MCLC: Bringing Wolf Totem to screen (2,3)

MCLC LIST denton.2 at osu.edu
Thu Feb 26 10:05:58 EST 2015


MCLC LIST
Bringing Wolf Totem to screen (2,3)
Re Kristin Stapleton’s question about Jo Lusby’s claim: “There has without question been no one single novel in China with as great of an impact before or since ‘Wolf Totem.”’ (NYT) I take it as marketing hyperbole. If Ms. Lusby were correct, then we’d have reason to be worried. The original Chinese novel, which is much longer than and very different from the English translation, propagates a warmed-over social Darwinian ideology, which I critique in my book The Stranger and the Chinese Moral Imagination (Stanford UP, 2014).

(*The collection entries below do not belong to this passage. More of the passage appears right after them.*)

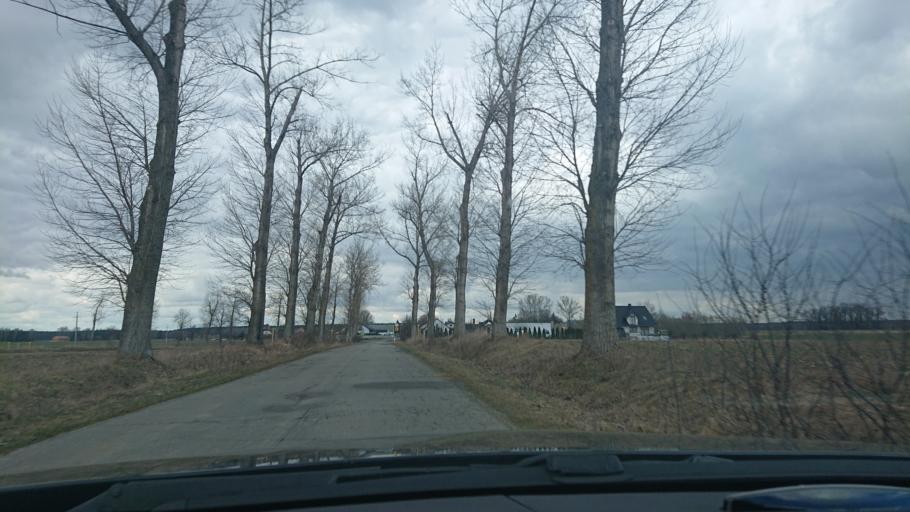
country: PL
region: Greater Poland Voivodeship
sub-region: Powiat gnieznienski
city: Niechanowo
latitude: 52.5867
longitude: 17.6997
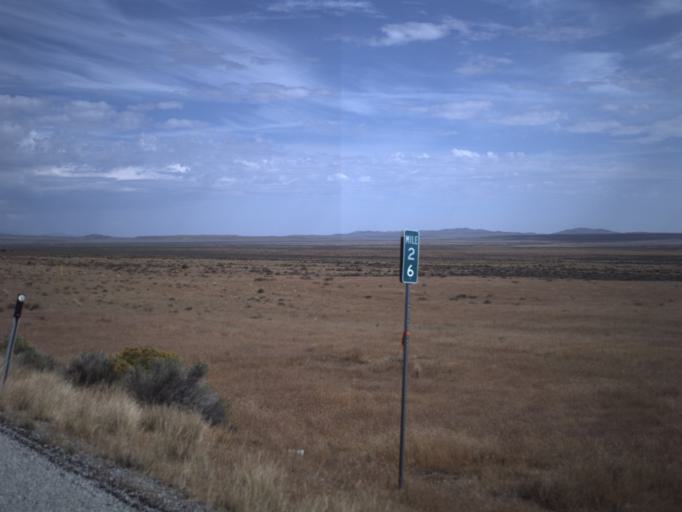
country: US
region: Utah
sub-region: Tooele County
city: Wendover
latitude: 41.5117
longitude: -113.6005
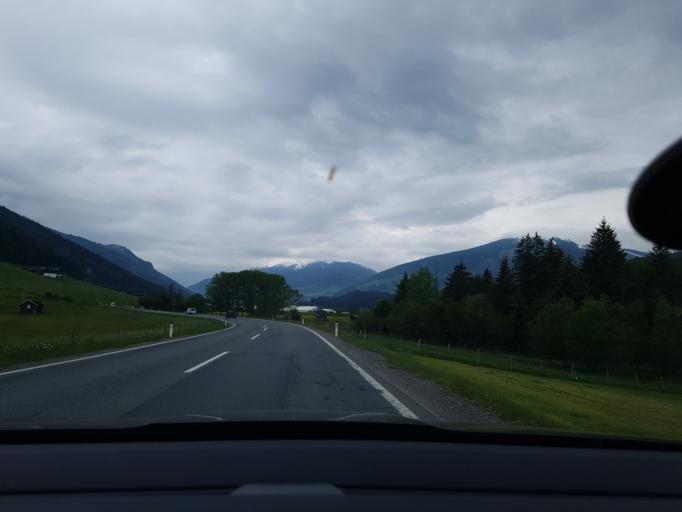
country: AT
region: Salzburg
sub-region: Politischer Bezirk Zell am See
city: Mittersill
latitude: 47.2779
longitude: 12.4652
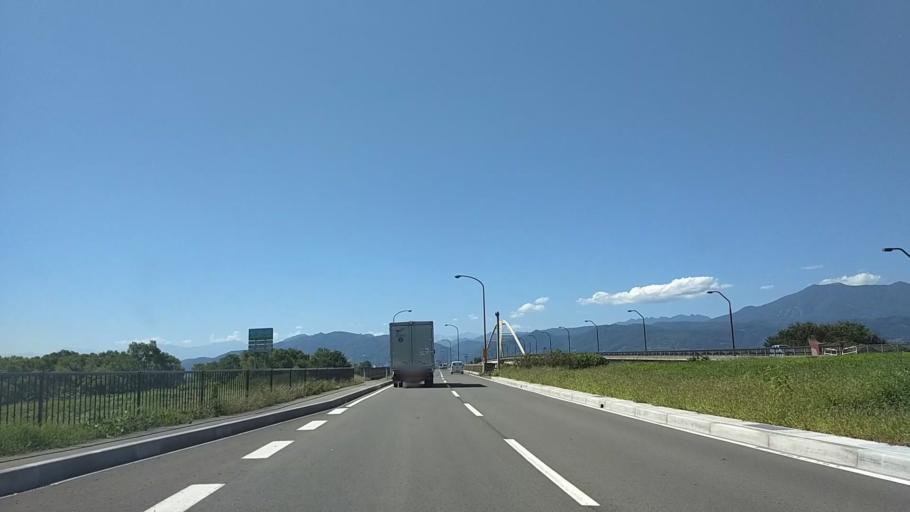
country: JP
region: Nagano
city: Suzaka
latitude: 36.6391
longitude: 138.2637
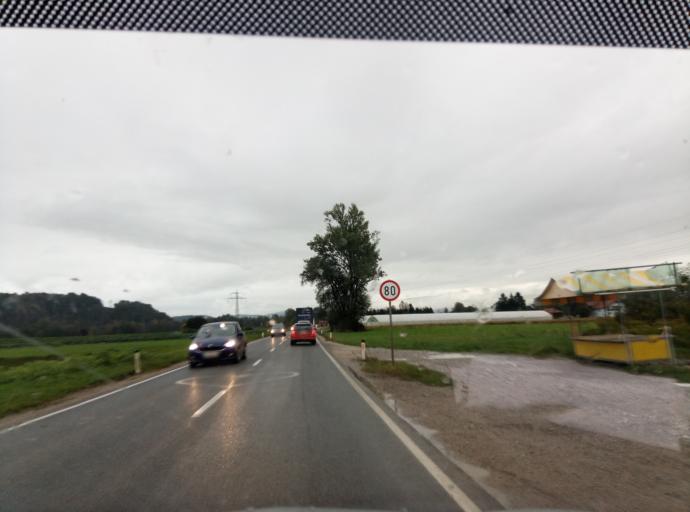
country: SI
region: Ljubljana
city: Ljubljana
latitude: 46.1025
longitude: 14.5034
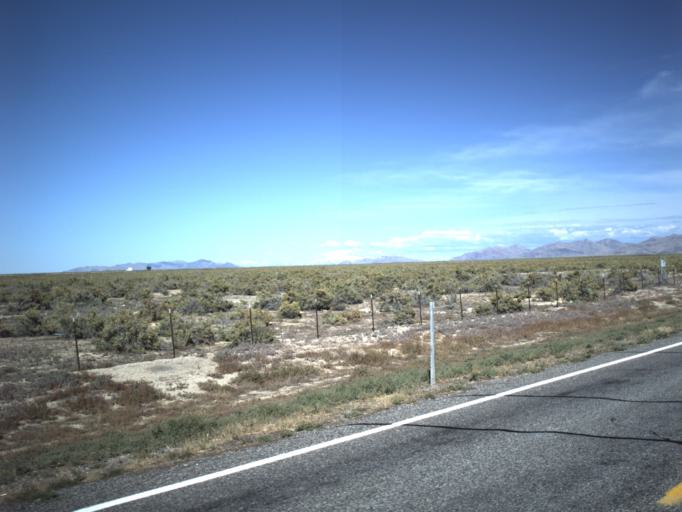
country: US
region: Utah
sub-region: Millard County
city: Delta
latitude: 39.3530
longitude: -112.5259
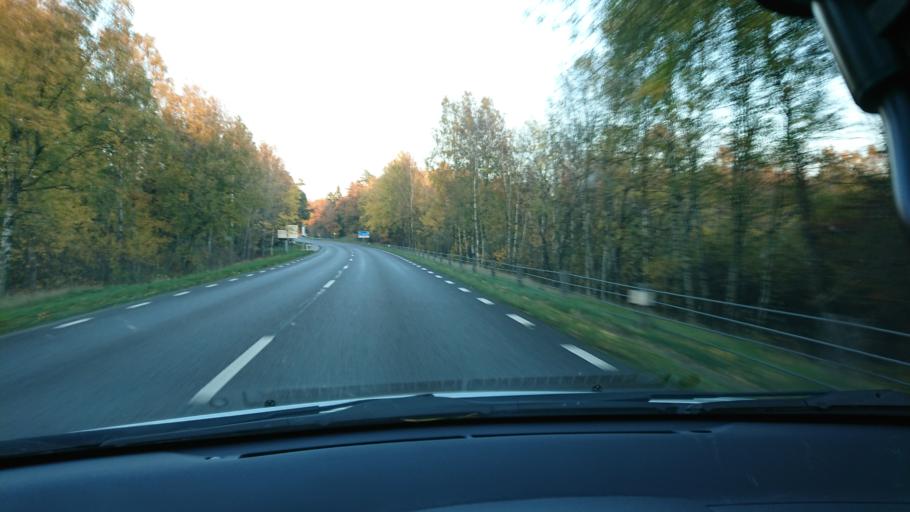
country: SE
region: Halland
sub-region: Halmstads Kommun
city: Oskarstrom
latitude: 56.7076
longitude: 13.0659
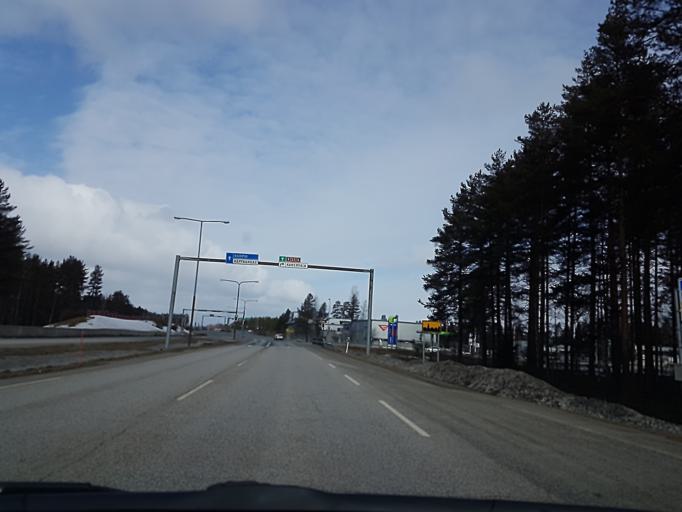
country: FI
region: North Karelia
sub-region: Joensuu
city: Joensuu
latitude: 62.6131
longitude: 29.7391
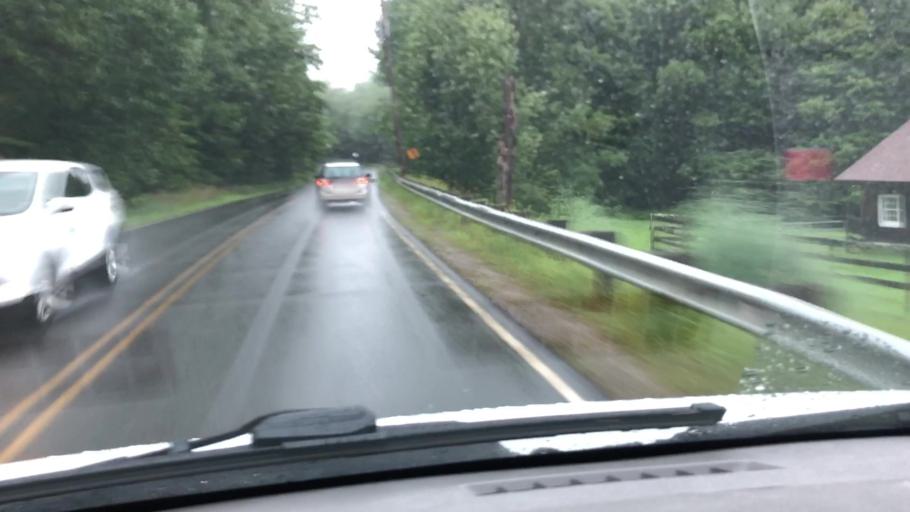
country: US
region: Massachusetts
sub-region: Hampshire County
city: Chesterfield
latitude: 42.4450
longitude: -72.9767
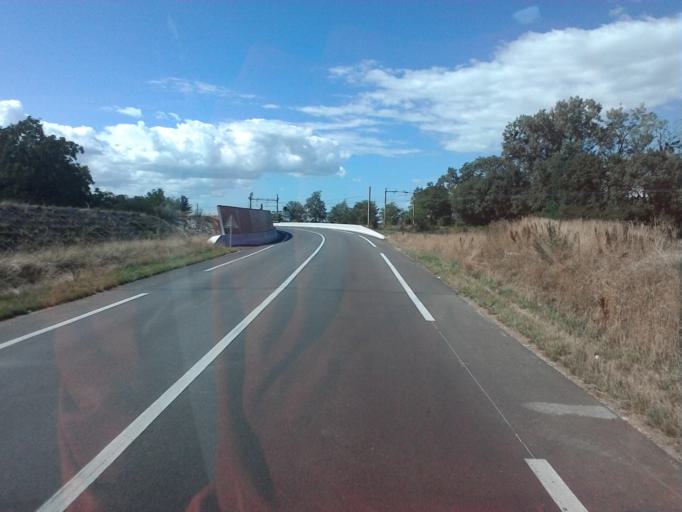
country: FR
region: Rhone-Alpes
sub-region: Departement de l'Ain
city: Ambronay
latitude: 45.9950
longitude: 5.3411
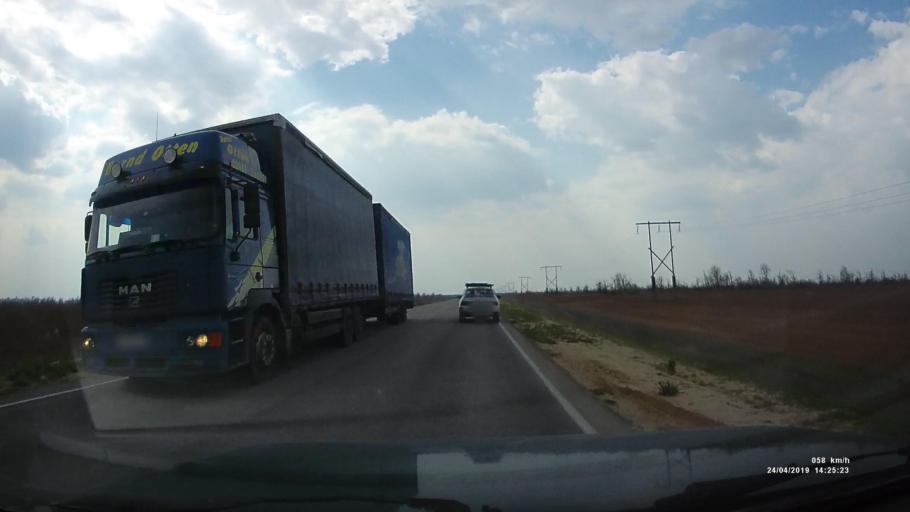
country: RU
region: Kalmykiya
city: Arshan'
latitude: 46.3305
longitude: 44.0820
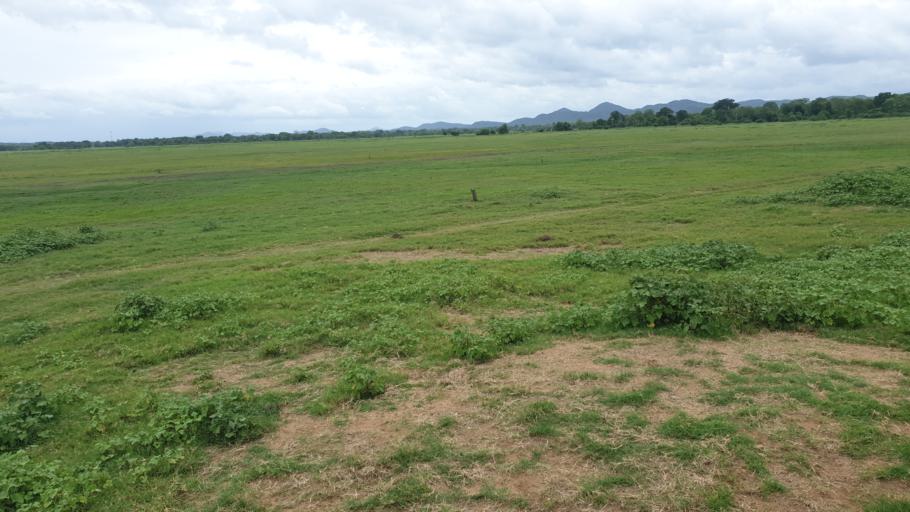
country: LK
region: North Central
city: Polonnaruwa
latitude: 8.1296
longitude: 80.9070
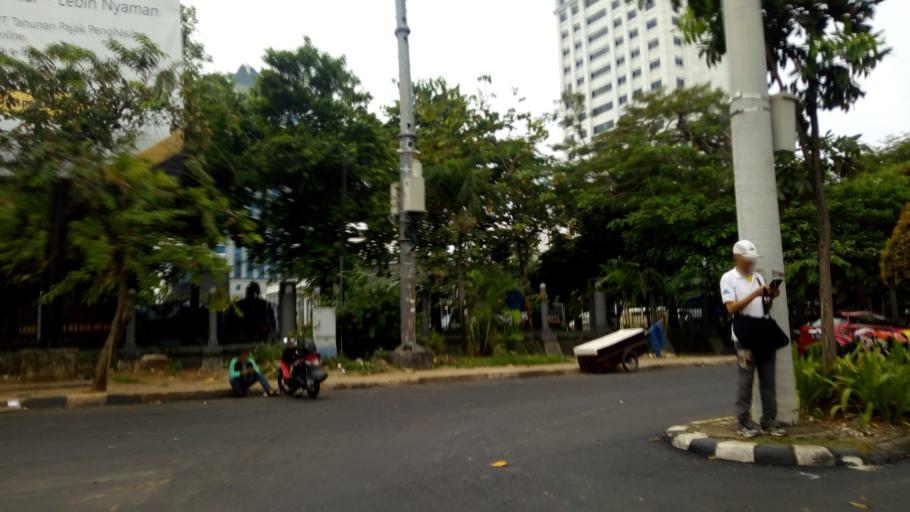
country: ID
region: Jakarta Raya
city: Jakarta
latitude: -6.1742
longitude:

I see nothing remarkable about the novel passing censorship. Even as it laments the environmental destructions, it loudly trumpets the developmentalist logic of the state: be strong (like wolves) or be eaten (like sheep). As in 落后就要挨打.
Haiyan Lee haiyan at stanford.edu
———————
Wasn’t Ba Jin’s work marketed (and marketable) in the period it was written? The list of “influential” novels written in Chinese is indeed breathtaking. Even in Ba Jin’s time. Hype is distracting, but it’s a part of a game played by Literature as well.